[[ Task inputs, beginning ]]

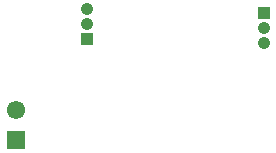
<source format=gbl>
G04*
G04 #@! TF.GenerationSoftware,Altium Limited,Altium Designer,25.2.1 (25)*
G04*
G04 Layer_Physical_Order=2*
G04 Layer_Color=16711680*
%FSLAX44Y44*%
%MOMM*%
G71*
G04*
G04 #@! TF.SameCoordinates,E59C81FF-183B-4B4C-A30A-65E7F72278B8*
G04*
G04*
G04 #@! TF.FilePolarity,Positive*
G04*
G01*
G75*
%ADD17R,1.0500X1.0500*%
%ADD18C,1.0500*%
%ADD20C,1.5500*%
%ADD21R,1.5500X1.5500*%
D17*
X240000Y232700D02*
D03*
X90000Y210000D02*
D03*
D18*
X240000Y220000D02*
D03*
Y207300D02*
D03*
X90000Y222700D02*
D03*
Y235400D02*
D03*
D20*
X30000Y150000D02*
D03*
D21*
Y124600D02*
D03*
M02*

</source>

[[ Task inputs, end ]]

(What is needed): The records must be copied with no word altered, and without their pictures.

(Task result):
<source format=gbl>
G04*
G04 #@! TF.GenerationSoftware,Altium Limited,Altium Designer,25.2.1 (25)*
G04*
G04 Layer_Physical_Order=2*
G04 Layer_Color=16711680*
%FSLAX44Y44*%
%MOMM*%
G71*
G04*
G04 #@! TF.SameCoordinates,E59C81FF-183B-4B4C-A30A-65E7F72278B8*
G04*
G04*
G04 #@! TF.FilePolarity,Positive*
G04*
G01*
G75*
%ADD17R,1.0500X1.0500*%
%ADD18C,1.0500*%
%ADD20C,1.5500*%
%ADD21R,1.5500X1.5500*%
D17*
X240000Y232700D02*
D03*
X90000Y210000D02*
D03*
D18*
X240000Y220000D02*
D03*
Y207300D02*
D03*
X90000Y222700D02*
D03*
Y235400D02*
D03*
D20*
X30000Y150000D02*
D03*
D21*
Y124600D02*
D03*
M02*

</source>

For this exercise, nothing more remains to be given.